WHAT YOU NEED TO DO:
Only the pictures are to be dropped; the rest of the data below is to be duplicated exactly.

--*--

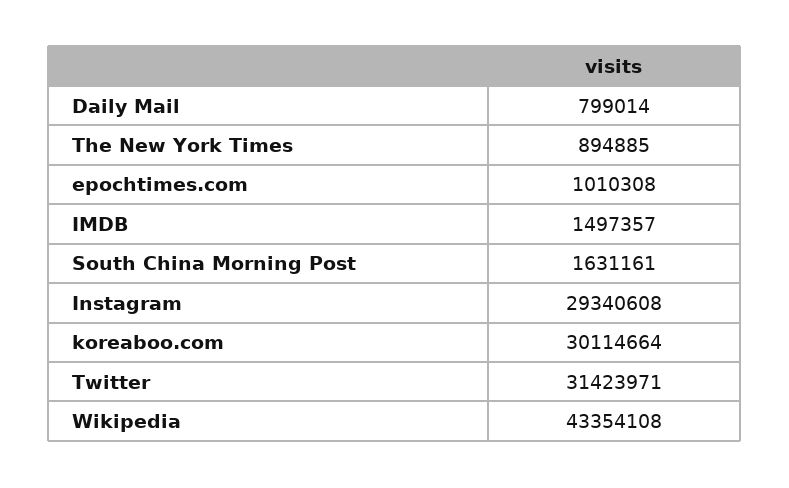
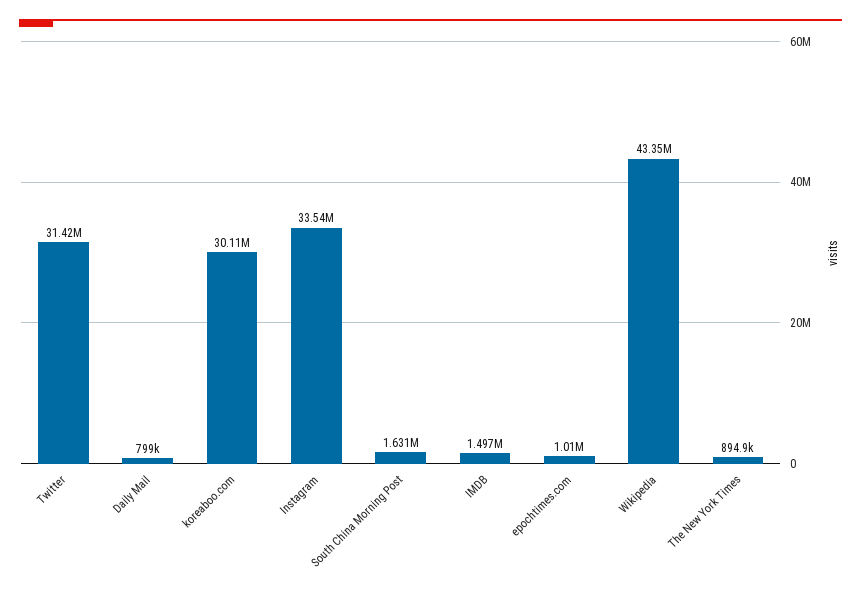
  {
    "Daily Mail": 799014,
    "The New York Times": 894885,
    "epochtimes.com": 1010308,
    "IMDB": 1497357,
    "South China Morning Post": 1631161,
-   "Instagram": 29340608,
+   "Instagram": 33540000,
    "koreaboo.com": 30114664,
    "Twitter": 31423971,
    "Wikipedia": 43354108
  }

--*--

OUTPUT BELOW:
  {
    "Daily Mail": 799014,
    "The New York Times": 894885,
    "epochtimes.com": 1010308,
    "IMDB": 1497357,
    "South China Morning Post": 1631161,
-   "Instagram": 29340608,
+   "Instagram": 33540000,
    "koreaboo.com": 30114664,
    "Twitter": 31423971,
    "Wikipedia": 43354108
  }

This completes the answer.